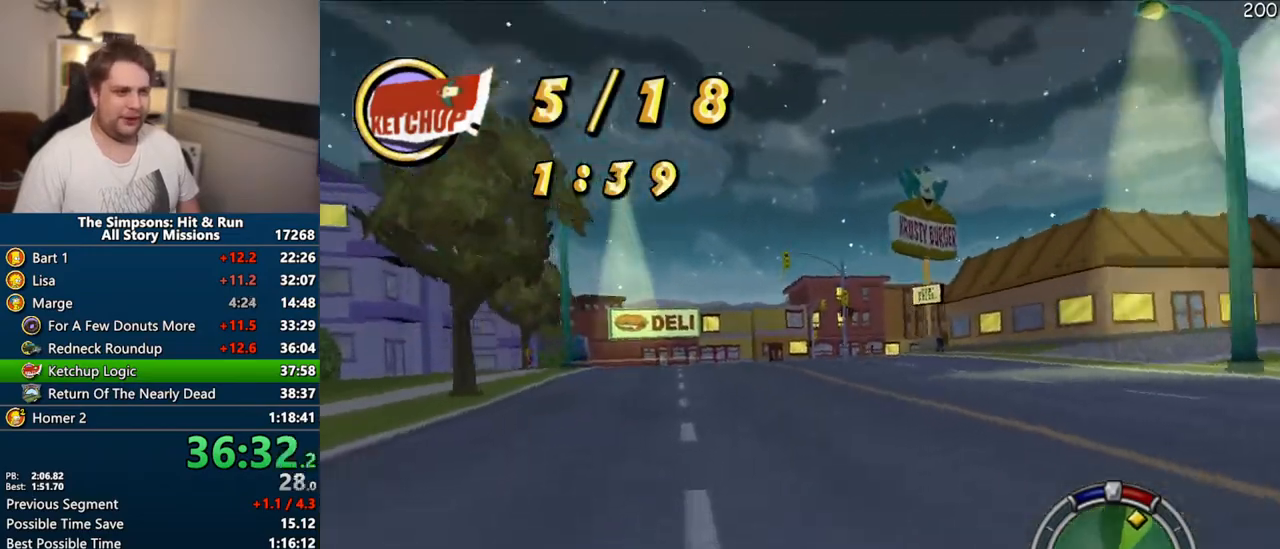
{"buttons": ["R1"], "left_stick": "right", "right_stick": "center", "events": [[83, "left_stick", "right"], [233, "R1", "down"], [483, "CROSS", "up"]]}
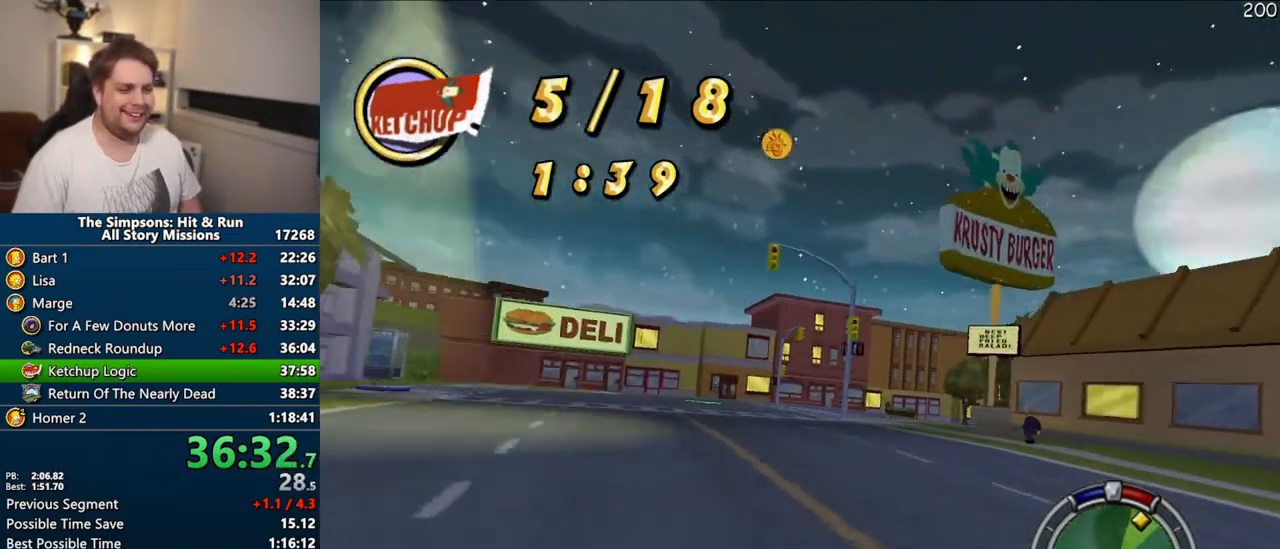
{"buttons": [], "left_stick": "right", "right_stick": "center", "events": [[383, "R1", "up"]]}
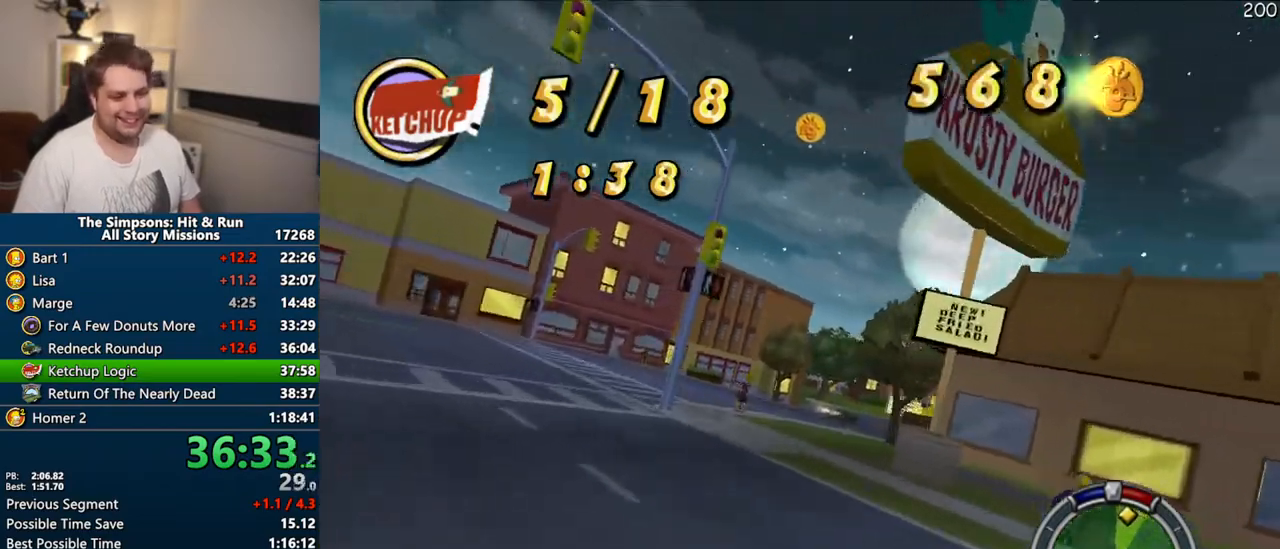
{"buttons": ["CROSS"], "left_stick": "center", "right_stick": "center", "events": [[50, "CROSS", "down"], [150, "left_stick", "center"]]}
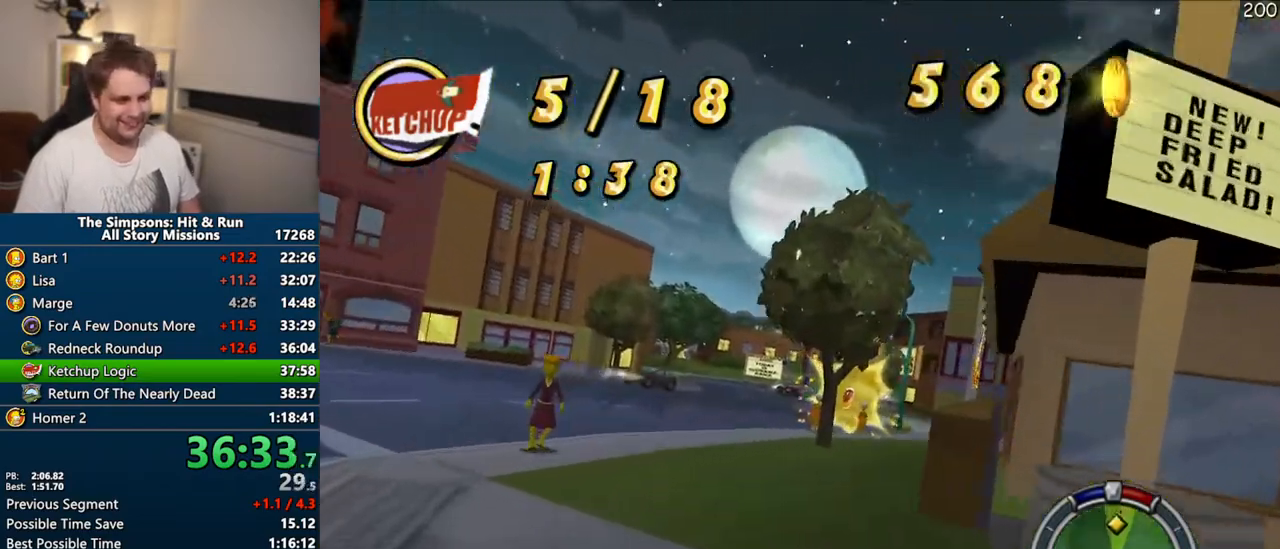
{"buttons": ["CROSS"], "left_stick": "center", "right_stick": "center", "events": [[50, "left_stick", "right"], [267, "left_stick", "center"]]}
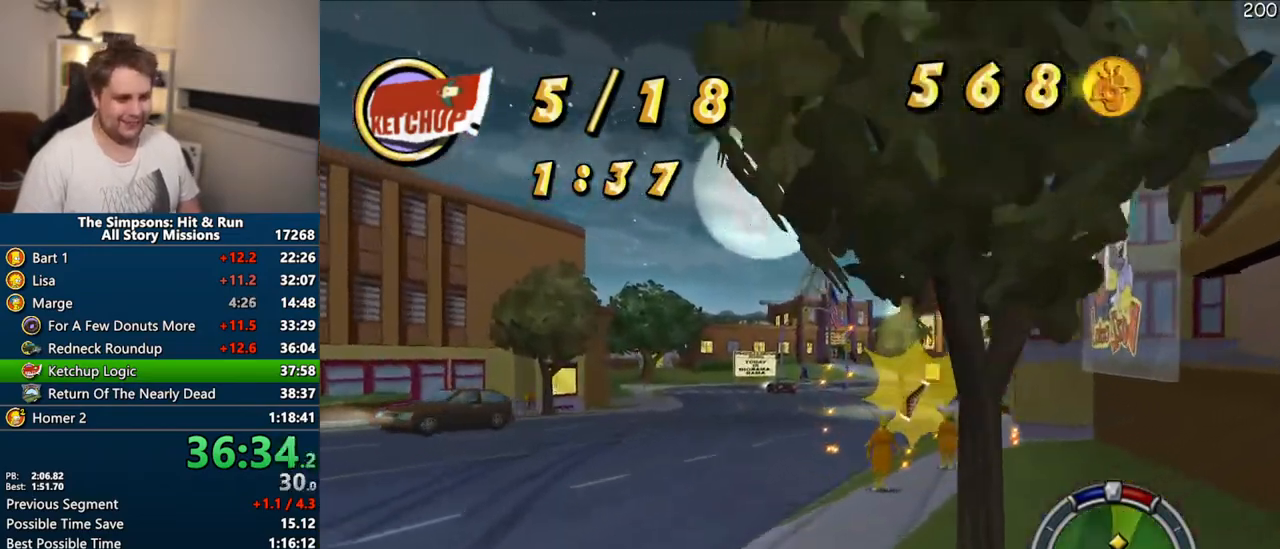
{"buttons": ["CROSS"], "left_stick": "left", "right_stick": "center", "events": [[433, "left_stick", "left"]]}
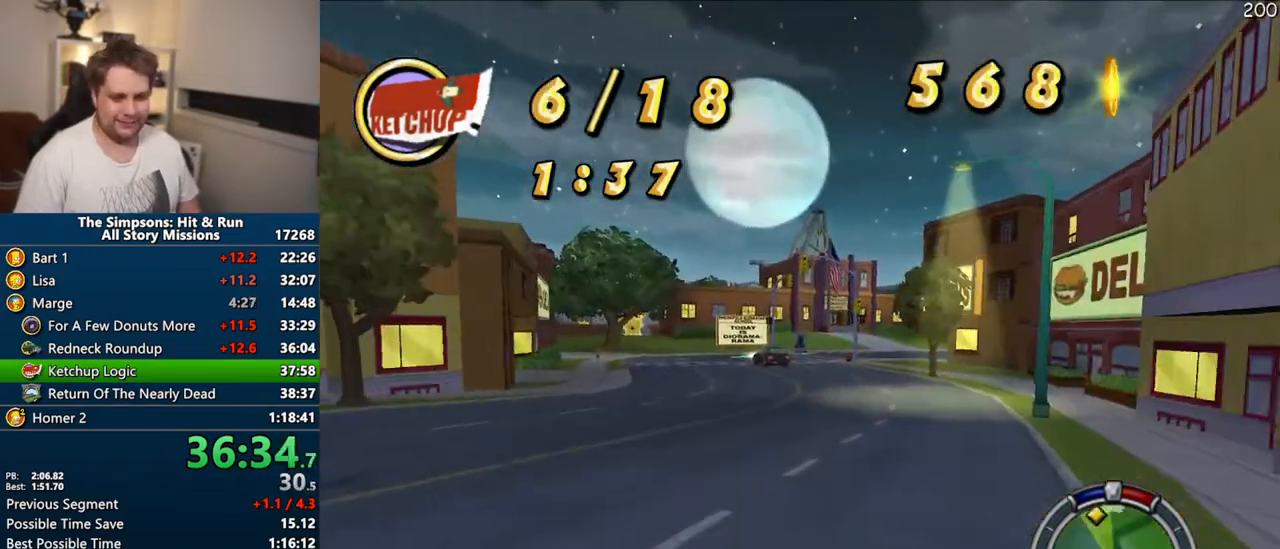
{"buttons": ["CROSS"], "left_stick": "center", "right_stick": "center", "events": [[200, "left_stick", "center"]]}
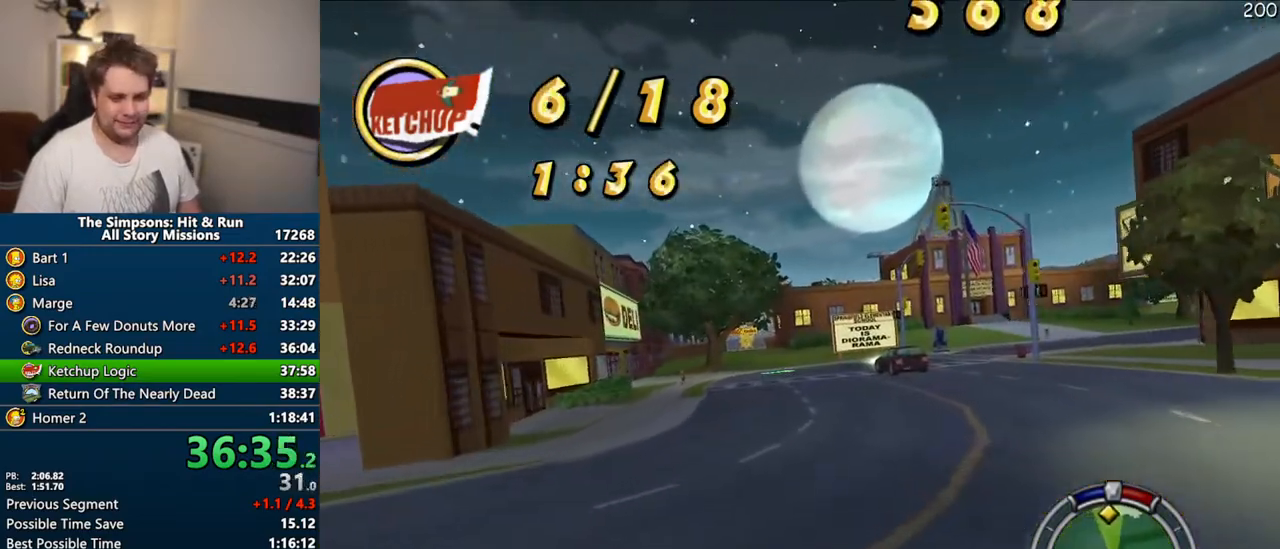
{"buttons": ["CROSS"], "left_stick": "center", "right_stick": "center", "events": [[233, "left_stick", "left"], [333, "left_stick", "center"]]}
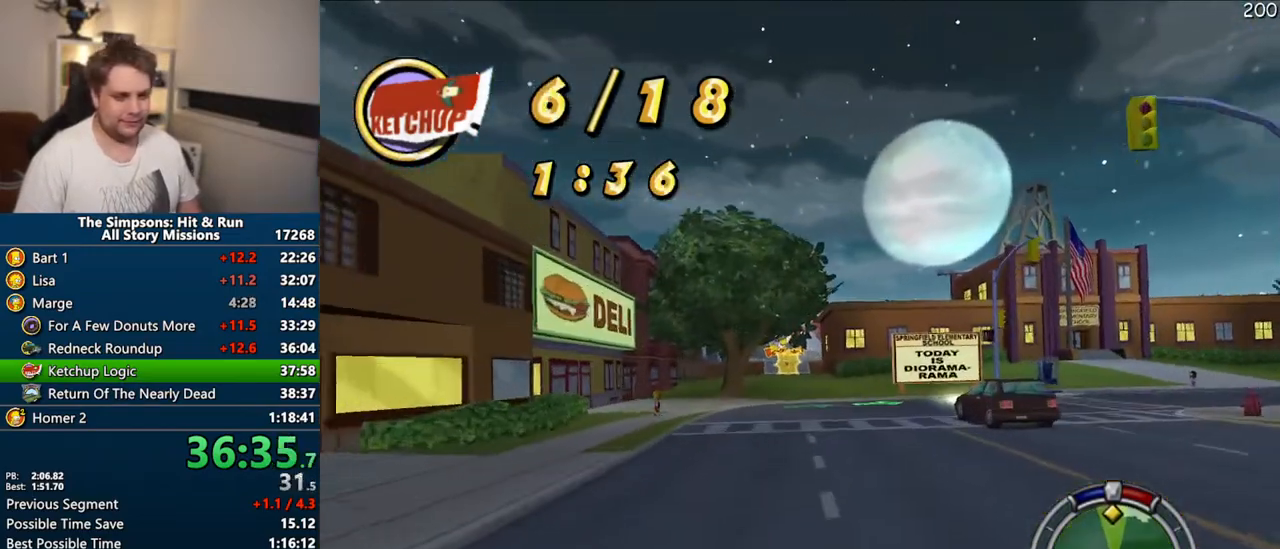
{"buttons": ["CROSS"], "left_stick": "center", "right_stick": "center", "events": []}
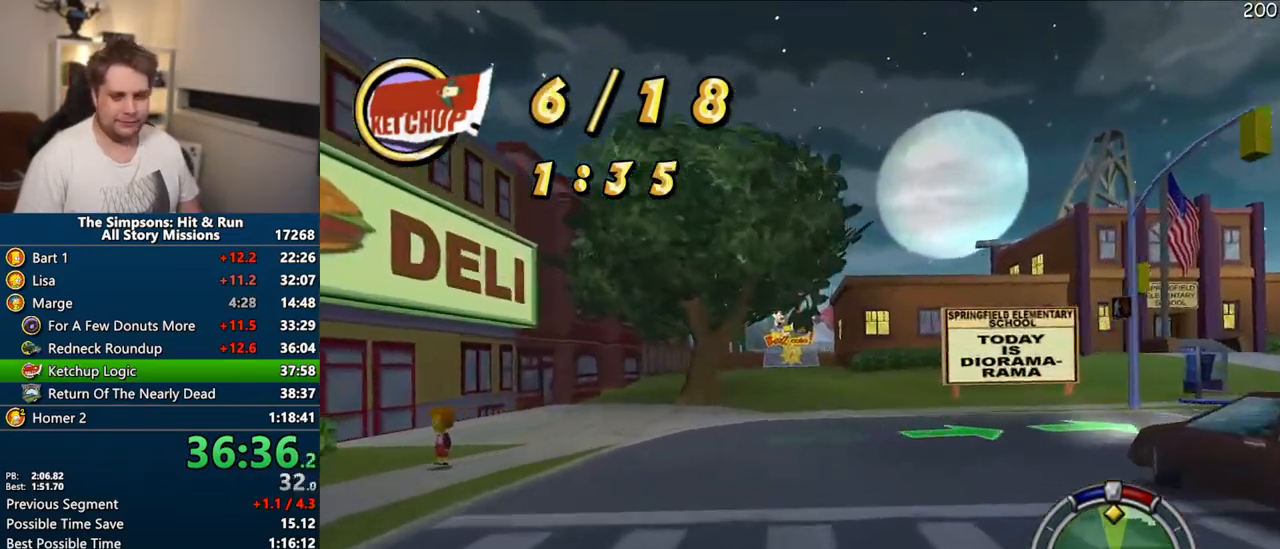
{"buttons": ["CROSS"], "left_stick": "center", "right_stick": "center", "events": []}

....

Exercise aim -
In the listing, find every line containing the word "down" and list it.

Your response -
{"buttons": ["R1"], "left_stick": "right", "right_stick": "center", "events": [[83, "left_stick", "right"], [233, "R1", "down"], [483, "CROSS", "up"]]}
{"buttons": ["CROSS"], "left_stick": "center", "right_stick": "center", "events": [[50, "CROSS", "down"], [150, "left_stick", "center"]]}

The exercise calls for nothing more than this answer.